I'm ready for this Wuhan Bat Flu pandemic to fade a little.  The stock market has dropped the Dow from near 30 thousand to just under 20 thousand, a loss of about one third.  My IRA is shot and unless it recovers, so are my longer term plans for retirement.

The news stories are all of the increasing number of cases, but never of the deaths, which is the real number.  Cases don't mean a thing because the sampling, the testing, is not being done randomly out of the entire population, but selectively only from those who present themselves with symptoms.  Deaths will be low.

Toilet paper shortages?  Really?  Hoarding, social distancing, businesses by the hundreds of thousands closing, layoffs, canceled presidential primaries, worry - all are becoming common.  The news media is beginning to be repetitious, which is a good sign.  Soon the novelty will wear off and we'll notice we need more in our lives than news about the virus.

This is the new normal for a while, so the virus and its news will become background noise for whatever else we're doing in our daily lives.  It's about damned time we wake up from this fever dream and realize most of us should be ashamed of how we've been acting.

Friday, March 13, 2020

Wuhan Bat Flu

Here's an interesting thing to think about.  Would the collective freakout have occurred if the outbreak had a different name with the word "flu" in it?  We'll never know, but I believe part of the problem is that the name sounds like something out of control already, whereas if it were the "Blank Blank Flu" it wouldn't sound so bad.

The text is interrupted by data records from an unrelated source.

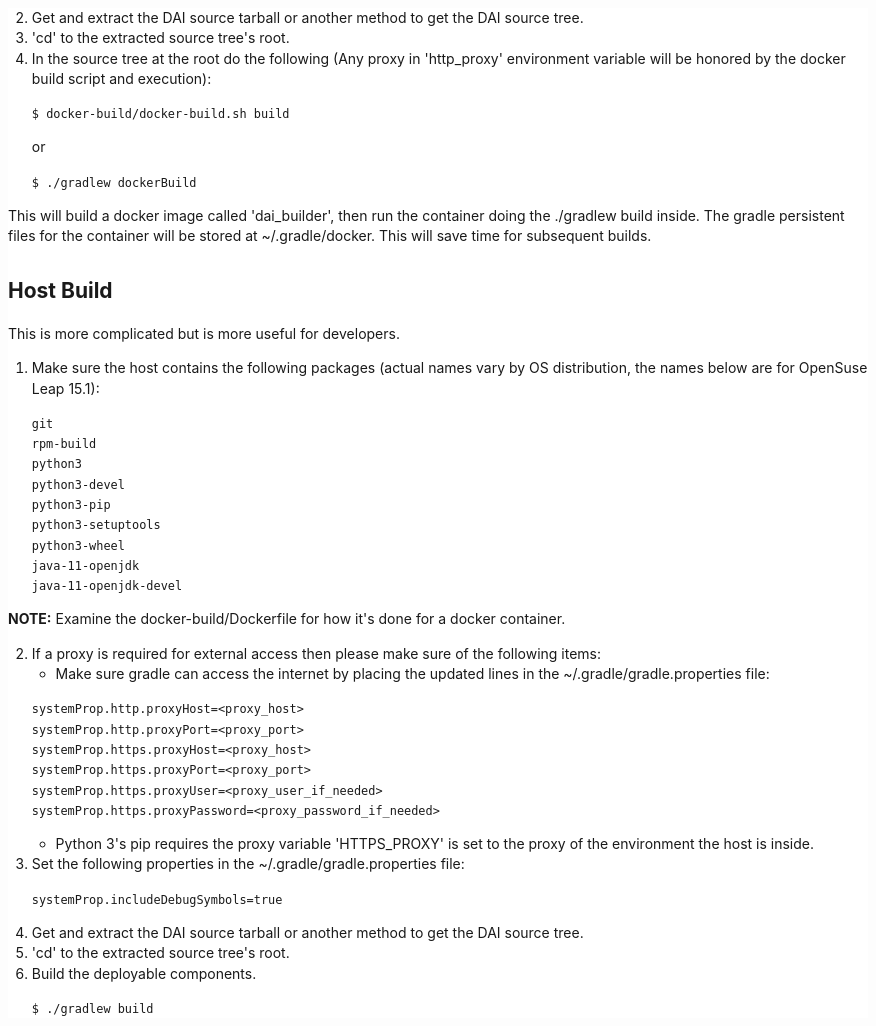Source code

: 2. Get and extract the DAI source tarball or another method to get the DAI
     source tree.
3. 'cd' to the extracted source tree's root.
4. In the source tree at the root do the following (Any proxy in
     'http_proxy' environment variable will be honored by the docker build
      script and execution):
    ```bash
    $ docker-build/docker-build.sh build
    ```
    or
    ```bash
    $ ./gradlew dockerBuild
    ```

This will build a docker image called 'dai_builder', then run the
container doing the ./gradlew build inside. The gradle persistent files
for the container will be stored at ~/.gradle/docker. This will save time
for subsequent builds.

Host Build
------------------------------------------------------------------------------
This is more complicated but is more useful for developers.
1. Make sure the host contains the following packages (actual names vary by
     OS distribution, the names below are for OpenSuse Leap 15.1):
    ```
    git
    rpm-build
    python3
    python3-devel
    python3-pip
    python3-setuptools
    python3-wheel
    java-11-openjdk
    java-11-openjdk-devel
    ```
__NOTE:__ Examine the docker-build/Dockerfile for how it's done for a docker
    container.

2. If a proxy is required for external access then please make sure of the
     following items:
    * Make sure gradle can access the internet by placing the updated lines
         in the ~/.gradle/gradle.properties file:
    ```
    systemProp.http.proxyHost=<proxy_host>
    systemProp.http.proxyPort=<proxy_port>
    systemProp.https.proxyHost=<proxy_host>
    systemProp.https.proxyPort=<proxy_port>
    systemProp.https.proxyUser=<proxy_user_if_needed>
    systemProp.https.proxyPassword=<proxy_password_if_needed>
    ```
    * Python 3's pip requires the proxy variable 'HTTPS_PROXY' is set to
        the proxy of the environment the host is inside.
3. Set the following properties in the ~/.gradle/gradle.properties file:
    ```
    systemProp.includeDebugSymbols=true
    ```
4. Get and extract the DAI source tarball or another method to get the DAI
  source tree.
5. 'cd' to the extracted source tree's root.
6. Build the deployable components.
    ```bash
    $ ./gradlew build
    ```
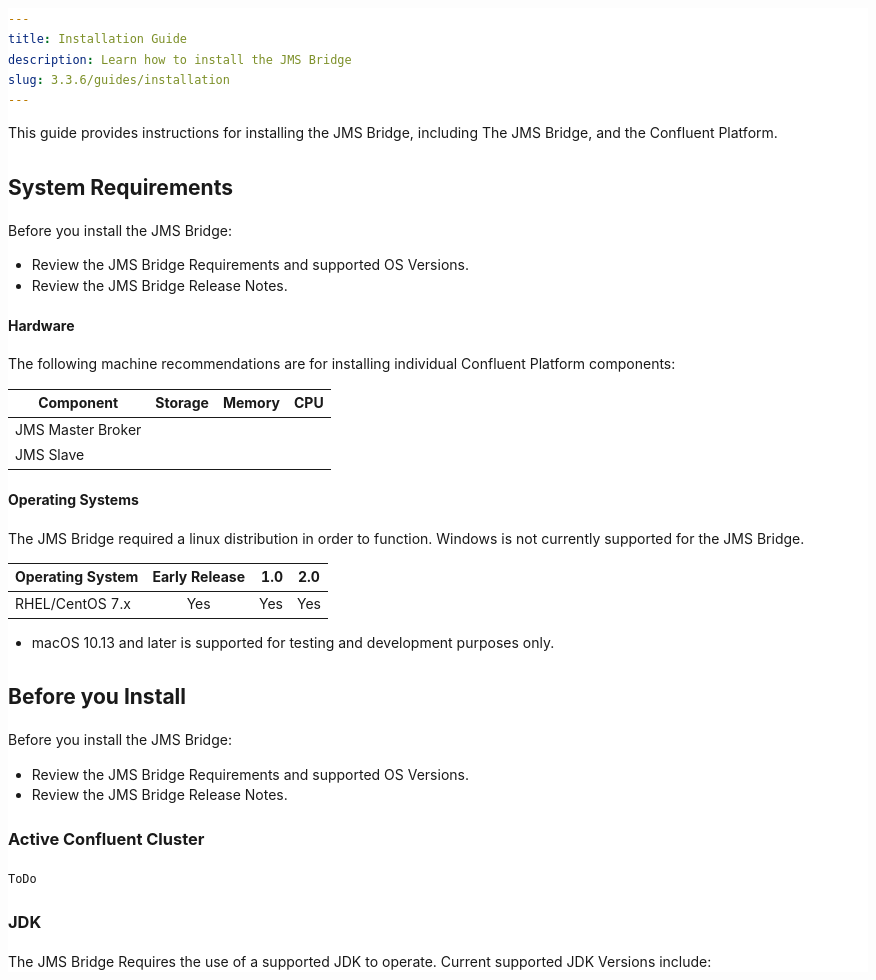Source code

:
 ```yaml
---
title: Installation Guide
description: Learn how to install the JMS Bridge
slug: 3.3.6/guides/installation
---
```


This guide provides instructions for installing the JMS Bridge, including The JMS Bridge, and the Confluent Platform.

## System Requirements

Before you install the JMS Bridge:

* Review the JMS Bridge Requirements and supported OS Versions.
* Review the JMS Bridge Release Notes.

#### Hardware

The following machine recommendations are for installing individual Confluent Platform components:

| Component         | Storage | Memory | CPU |
|-------------------|:-------:|-------:|-----|
| JMS Master Broker |         |        |     |
| JMS Slave         |         |        |     |

#### Operating Systems

The JMS Bridge required a linux distribution in order to function. Windows is not currently supported for the JMS
Bridge.

| Operating System | Early Release | 1.0 | 2.0 |
|------------------|:-------------:|----:|-----|
| RHEL/CentOS 7.x  |      Yes      | Yes | Yes |

* macOS 10.13 and later is supported for testing and development purposes only.

## Before you Install

Before you install the JMS Bridge:

* Review the JMS Bridge Requirements and supported OS Versions.
* Review the JMS Bridge Release Notes.

### Active Confluent Cluster

`ToDo`

### JDK

The JMS Bridge Requires the use of a supported JDK to operate. Current supported JDK Versions include:
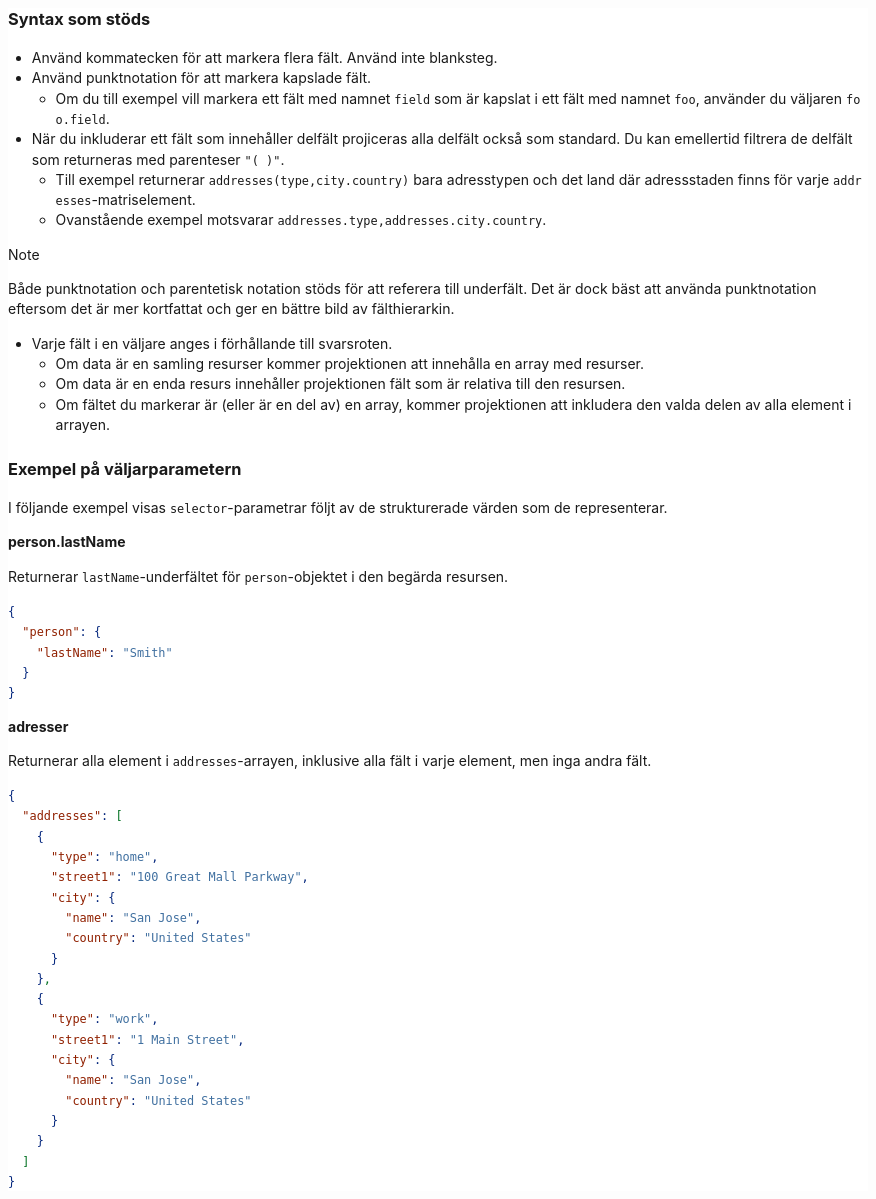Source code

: ### Syntax som stöds

* Använd kommatecken för att markera flera fält. Använd inte blanksteg.
* Använd punktnotation för att markera kapslade fält.
   * Om du till exempel vill markera ett fält med namnet `field` som är kapslat i ett fält med namnet `foo`, använder du väljaren `foo.field`.
* När du inkluderar ett fält som innehåller delfält projiceras alla delfält också som standard. Du kan emellertid filtrera de delfält som returneras med parenteser `"( )"`.
   * Till exempel returnerar `addresses(type,city.country)` bara adresstypen och det land där adressstaden finns för varje `addresses`-matriselement.
   * Ovanstående exempel motsvarar `addresses.type,addresses.city.country`.

>[!NOTE]
>
>Både punktnotation och parentetisk notation stöds för att referera till underfält. Det är dock bäst att använda punktnotation eftersom det är mer kortfattat och ger en bättre bild av fälthierarkin.

* Varje fält i en väljare anges i förhållande till svarsroten.
   * Om data är en samling resurser kommer projektionen att innehålla en array med resurser.
   * Om data är en enda resurs innehåller projektionen fält som är relativa till den resursen.
   * Om fältet du markerar är (eller är en del av) en array, kommer projektionen att inkludera den valda delen av alla element i arrayen.

### Exempel på väljarparametern

I följande exempel visas `selector`-parametrar följt av de strukturerade värden som de representerar.

**person.lastName**

Returnerar `lastName`-underfältet för `person`-objektet i den begärda resursen.

```json
{
  "person": {
    "lastName": "Smith"
  }
}
```

**adresser**

Returnerar alla element i `addresses`-arrayen, inklusive alla fält i varje element, men inga andra fält.

```json
{
  "addresses": [
    {
      "type": "home",
      "street1": "100 Great Mall Parkway",
      "city": {
        "name": "San Jose",
        "country": "United States"
      }
    },
    {
      "type": "work",
      "street1": "1 Main Street",
      "city": {
        "name": "San Jose",
        "country": "United States"
      }
    }
  ]
}
```
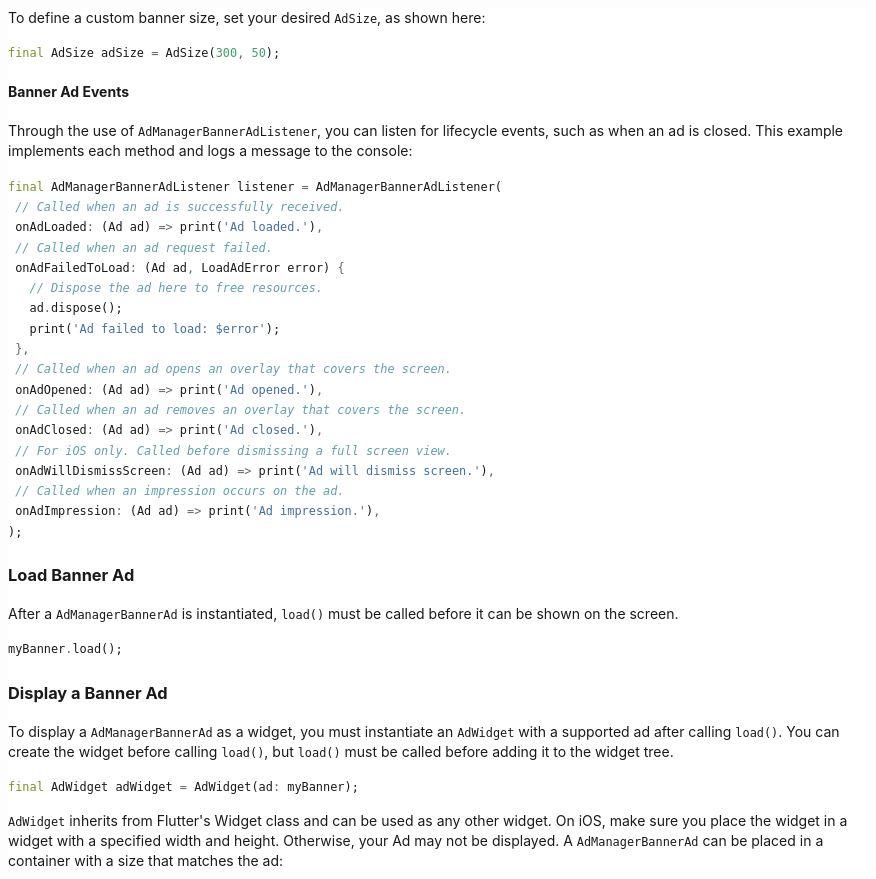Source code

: 
To define a custom banner size, set your desired `AdSize`, as shown here:


```dart
final AdSize adSize = AdSize(300, 50);
```


#### Banner Ad Events

Through the use of `AdManagerBannerAdListener`, you can listen for lifecycle events, such as when an ad is closed. This example implements each method and logs a message to the console:


```dart
final AdManagerBannerAdListener listener = AdManagerBannerAdListener(
 // Called when an ad is successfully received.
 onAdLoaded: (Ad ad) => print('Ad loaded.'),
 // Called when an ad request failed.
 onAdFailedToLoad: (Ad ad, LoadAdError error) {
   // Dispose the ad here to free resources.
   ad.dispose();
   print('Ad failed to load: $error');
 },
 // Called when an ad opens an overlay that covers the screen.
 onAdOpened: (Ad ad) => print('Ad opened.'),
 // Called when an ad removes an overlay that covers the screen.
 onAdClosed: (Ad ad) => print('Ad closed.'),
 // For iOS only. Called before dismissing a full screen view.
 onAdWillDismissScreen: (Ad ad) => print('Ad will dismiss screen.'),
 // Called when an impression occurs on the ad.
 onAdImpression: (Ad ad) => print('Ad impression.'),
);
```

### Load Banner Ad

After a `AdManagerBannerAd` is instantiated, `load()` must be called before it can be shown on the screen.


```dart
myBanner.load();
```

### Display a Banner Ad

To display a `AdManagerBannerAd` as a widget, you must instantiate an `AdWidget` with a supported ad after calling `load()`. You can create the widget before calling `load()`, but `load()` must be called before adding it to the widget tree.


```dart
final AdWidget adWidget = AdWidget(ad: myBanner);
```


`AdWidget` inherits from Flutter's Widget class and can be used as any other widget. On iOS, make sure you place the widget in a widget with a specified width and height. Otherwise, your Ad may not be displayed. A `AdManagerBannerAd` can be placed in a container with a size that matches the ad:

Thus, for me it's now the Wuhan Bat Flu.
 
At this point, it appears we are in the midst of mass hysteria with everything from schools to the NBA season closed down.  We have elevated a problem into a crisis, causing damage where none should have occurred and trashing our economy in the name of stopping the spread of something we can't control but could mitigate.
 
The focus should be on mitigating the highest risks, not stopping the spread, which is impossible.